If no sound was coming from sink or stove, I'd pretend
you were the five year old, I the parent,
peep through the crack in the door, check the oven was shut
and the knife drawer closed, breathe more easily.
The coins Freddy found in his mother's second best coat
chink in his pocket. Her favourite jacket went out with her
on Friday night and neither of them has been seen since.
It’s Monday morning. Freddy can’t find his waterproof.
His split trainer leaks and his stomach growls
back at the thunder. He shoots up the alley
and ducks into Pasty Haven to trade pounds
for calories at a safe distance from school.
The bag is warm and leaches grease
through his thin tracksuit top.
He finds a secluded doorway, pulls out
the Pulled Pork Special, scoffs it in seconds,
belches, wipes lips on sleeves,
knows Jack Hardiman will be waiting
outside the school gates
with his usual sing-song greeting:
He’s a Fa—at F*—cker
Looking for Crumbs
Come with me under the table
to look between shoes,
ankles – covered and naked,
toes that peep.
Try not to touch.
Hand over mouth
stifle the urge to observe
that children won't
have sneaked down here
to scoff their allotted cake.
Try not to giggle or snigger
at what might be found
beneath white linen.
Just fumble for crusts,
in dust and fluff.
I had no choice
but to slither down here.
Hope compels me to pretend
there is no stink of dog
dirt on this soul.
There might after all
be a healing.
It's January the first and she's at it again –
celery stalks and lettuce, no more cake.
Holiday's in June – she'll be slim by then.

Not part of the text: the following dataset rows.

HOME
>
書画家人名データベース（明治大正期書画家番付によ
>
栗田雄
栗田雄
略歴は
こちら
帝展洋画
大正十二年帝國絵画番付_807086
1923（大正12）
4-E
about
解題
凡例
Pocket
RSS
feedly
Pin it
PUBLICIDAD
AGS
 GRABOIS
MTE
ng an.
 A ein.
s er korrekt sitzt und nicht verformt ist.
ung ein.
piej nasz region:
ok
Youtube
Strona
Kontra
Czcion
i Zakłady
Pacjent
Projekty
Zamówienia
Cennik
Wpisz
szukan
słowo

Five days later, resolution’s worn thin.
She scoffs a Big Mac and banana milkshake.
Her will's in fritters; she's troughing again.

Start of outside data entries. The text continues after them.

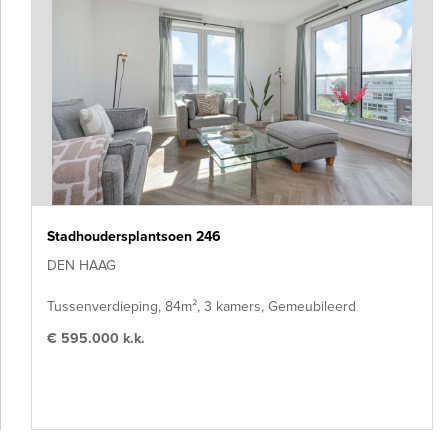
Stadhoudersplantsoen 246
DEN HAAG
Tussenverdieping, 84m², 3 kamers, Gemeubileerd
€ 595.000 k.k.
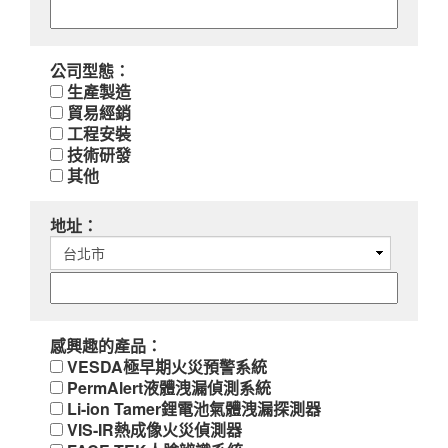
公司型態：
生產製造
貿易經銷
工程安裝
技術研發
其他
地址：
感興趣的產品：
VESDA極早期火災預警系統
PermAlert液體洩漏偵測系統
Li-ion Tamer鋰電池氣體洩漏探測器
VIS-IR熱成像火災偵測器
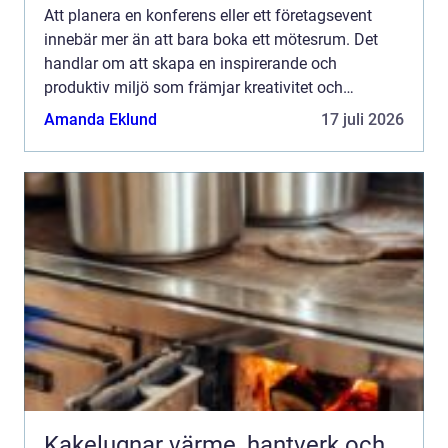
Att planera en konferens eller ett företagsevent
innebär mer än att bara boka ett mötesrum. Det
handlar om att skapa en inspirerande och
produktiv miljö som främjar kreativitet och
samarbete. I Halmstad, den pittoreska s...
Amanda Eklund
17 juli 2026
Kakelugnar värme, hantverk och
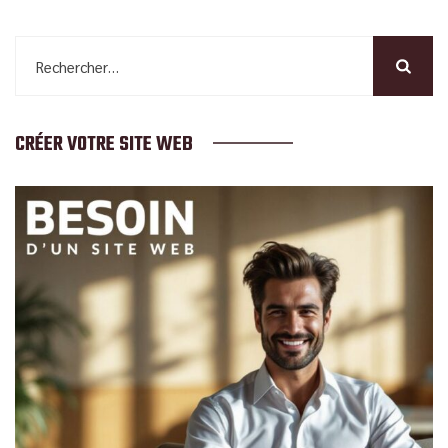
Rechercher :
CRÉER VOTRE SITE WEB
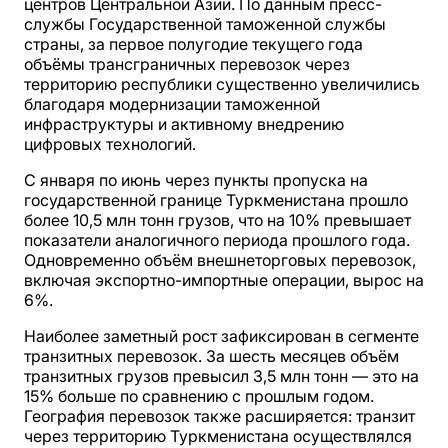
центров Центральной Азии. По данным пресс-
службы Государственной таможенной службы
страны, за первое полугодие текущего года
объёмы трансграничных перевозок через
территорию республики существенно увеличились
благодаря модернизации таможенной
инфраструктуры и активному внедрению
цифровых технологий.
С января по июнь через пункты пропуска на
государственной границе Туркменистана прошло
более 10,5 млн тонн грузов, что на 10% превышает
показатели аналогичного периода прошлого года.
Одновременно объём внешнеторговых перевозок,
включая экспортно-импортные операции, вырос на
6%.
Наиболее заметный рост зафиксирован в сегменте
транзитных перевозок. За шесть месяцев объём
транзитных грузов превысил 3,5 млн тонн — это на
15% больше по сравнению с прошлым годом.
География перевозок также расширяется: транзит
через территорию Туркменистана осуществлялся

Back at the slimming club, her leader, Jen,
shakes her head as the scales all but break,
threatens to bring in the weighbridge men.
On salad for a fortnight and she loses ten,
celebrates with wine and a big juicy steak,
apple pie, ice cream and liqueurs – again.
Too scared to go to slimming club then,
she decides to work late, and that's a mistake –
she gets called ‘chubs’ by the night shift men.
For months she yoyos, then all of a sudden
it's time for her annual mid-summer break.
Strange how whales are invisible to men,
and soon she’s baking for Christmas again.
Thé avec Imogen et Toi
It's exquisite torture sitting this close
to you in polite company
with the restraint of Earl Grey
and amuse-bouches on a doily
when what I need is you, alone,
a slug of red, our tongues amusing
more than just each other's ears
on some good old-fashioned shag pile
somewhere other than Imogen’s bungalow.
A pale thin dangling thing is a noodle
suspended from chopsticks
above his open lips
and he's gagging for it,
sprawling barefoot on her sofa
where she gives him no respite
in her spaghetti straps,
feeding his desire
from her delectable bowl
Madame Manet Stumbles upon a Picnic
Édouard, what the enfer?
I'm not fooled by that panier de fruits et du pain.
This is no déjeuner on a pelouse.
This is une orgie dans le Bois de Boulogne.
Don't give me that old excuse.
You're not sketching for some grand oeuvre now.
The Salon wouldn't touch it.
You're staging porn en plein air,
dragging in your frère and his femme
and that harlot-cum-model.
You've really done it this time, Édouard.
Wait till Monsieur Zola hears about this.
Your reputation's going straight down the porcelaine.